Library's 'grandparents' provide extra attention for the youngest patrons HOWARD COUNTY SENIORS

April 28, 1993|By Dolly Merritt | Dolly Merritt,Contributing Writer

Every Thursday morning, Susan Frey, 65, arrives at the children's section of the Miller Branch Library and takes out her bag of tricks.

Onto a table marked "Grandparent on Duty," she unloads a tote bag of scratch-and-sniff stickers, yarn, buttons and books. Then the Ellicott City resident sits down on a child-sized chair and proceeds to read stories to any preschool child who will listen.
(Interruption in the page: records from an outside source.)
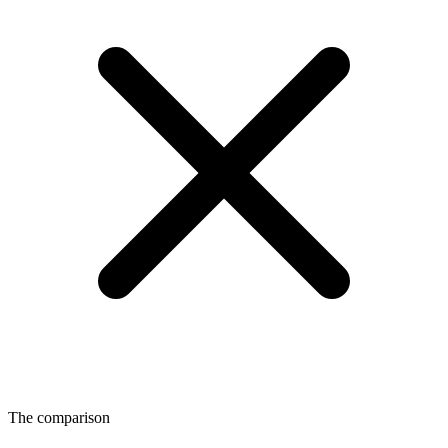
The comparison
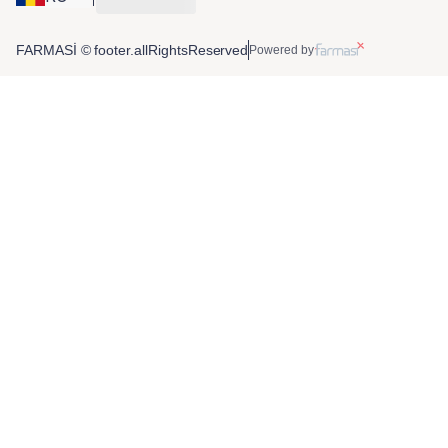
FARMASİ © footer.allRightsReserved
Powered by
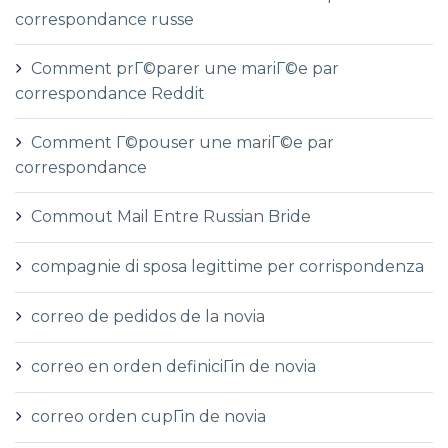
correspondance russe
Comment prГ©parer une mariГ©e par
correspondance Reddit
Comment Г©pouser une mariГ©e par
correspondance
Commout Mail Entre Russian Bride
compagnie di sposa legittime per corrispondenza
correo de pedidos de la novia
correo en orden definiciГіn de novia
correo orden cupГіn de novia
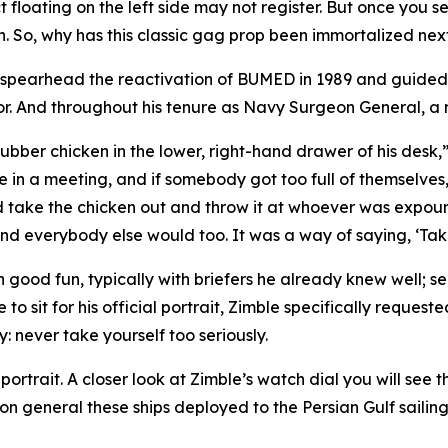
ct floating on the left side may not register. But once you 
n. So, why has this classic gag prop been immortalized nex
 spearhead the reactivation of BUMED in 1989 and guided
r. And throughout his tenure as Navy Surgeon General, a r
bber chicken in the lower, right-hand drawer of his desk,”
be in a meeting, and if somebody got too full of themselves,
 take the chicken out and throw it at whoever was expoun
d everybody else would too. It was a way of saying, ‘Take i
good fun, typically with briefers he already knew well; ser
o sit for his official portrait, Zimble specifically request
 never take yourself too seriously.
 portrait. A closer look at Zimble’s watch dial you will see
eneral these ships deployed to the Persian Gulf sailing toge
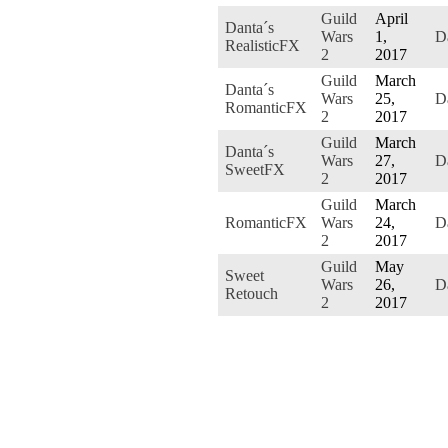
Guild
April
Danta´s
Wars
1,
D
RealisticFX
2
2017
Guild
March
Danta´s
Wars
25,
D
RomanticFX
2
2017
Guild
March
Danta´s
Wars
27,
D
SweetFX
2
2017
Guild
March
RomanticFX
Wars
24,
D
2
2017
Guild
May
Sweet
Wars
26,
D
Retouch
2
2017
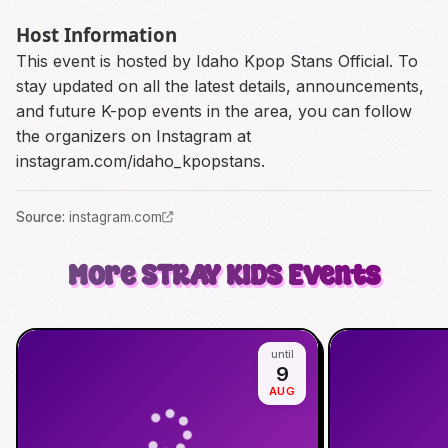
Host Information
This event is hosted by Idaho Kpop Stans Official. To
stay updated on all the latest details, announcements,
and future K-pop events in the area, you can follow
the organizers on Instagram at
instagram.com/idaho_kpopstans.
Source
:
instagram.com
More
STRAY KIDS
Events
until
9
AUG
Mrs. Frey is one of five volunteer "grandparents" who spend one to two hours each week reading to children at the Miller Branch Library. More than a dozen volunteers are involved in the library grandparent program, which represents the Howard County Central, Savage and Miller branch libraries.

The program is available Monday through Friday in all three libraries.

"In 1980, we noticed that there were a lot of people in Columbia whose parents were not in the area and were not able to see their grandchildren," said Georgianna Price, a senior library associate at Howard County Central Library. "We thought it would be a nice idea if children could interact with senior citizens."

As a result, inter-generational programs involving crafts, dancing and storytelling were introduced at the Central Library in 1980. The grandparent-volunteer program began six years later.

"We can have one or eight children a day; it differs," said Tanis Hadley, children's librarian at the Miller branch. "Some grandparents do activities with the children; some ask us to choose the books; others choose their own. One grandmother uses our rocking chair with the children on her lap whenever she reads stories," said Mrs. Hadley.

The chair blends easily among the books and scattered toys that are often used by the preschool children.

Ms. Hadley pointed out that a grandfather who speaks Japanese is among the volunteers.

"The children -- whom he greets in Japanese -- are thrilled with him," she said.

On a recent Thursday morning, Mrs. Frey was greeted by a youngster wearing a Mickey Mouse headband.

"Hi, Natalie," said Mrs. Frey. "Would you like to make a book mark?"

Twenty minutes later, Natalie was proud of her creation and talked about a rabbit named "Early" who was the main character in a story Mrs. Frey had read to her.

"She knows just how to speak to the children on their level," said Kellee Dougherty, a Catonsville resident whose two children, Patrick, 2, and Sean, 5 months, are regular Thursday morning visitors.

"I've always been around children," said Mrs. Frey, who grew up in a family of 15 brothers and sisters, and has two children and four grandchildren of her own.

She also easily recites the names of her 33 nieces and nephews and 47 great-nieces and great-nephews, a skill she attributes to the experience of knowing the names of so many relatives.

Mrs. Frey says she got involved in the program seven years ago after reading a newspaper ad seeking volunteers.

At first, she relied on the librarians' choice of books. Later, she started bringing in books that her own grandchildren enjoyed.

"As I went along, it got better. So many children are eager to learn stories. Children love books," she said.

Mrs. Frey spent her scheduled time -- 10:30 a.m. to 12 noon -- helping children color a 3-inch paper dinosaur named Barney, scratching out a sniff of jelly beans from a sticker, and reading various holiday stories. One last mother arrived with her two children, Maria, 6, and Kristine, 3.

"I just wanted to thank you," said Linda Latham, an Ellicott City resident who began a full-time teaching job in September.

"You have been a wonderful help to Kristine throughout the transition of my going back to work. Kristine looks forward to her weekly visits with you. You are in the family tree now," she said.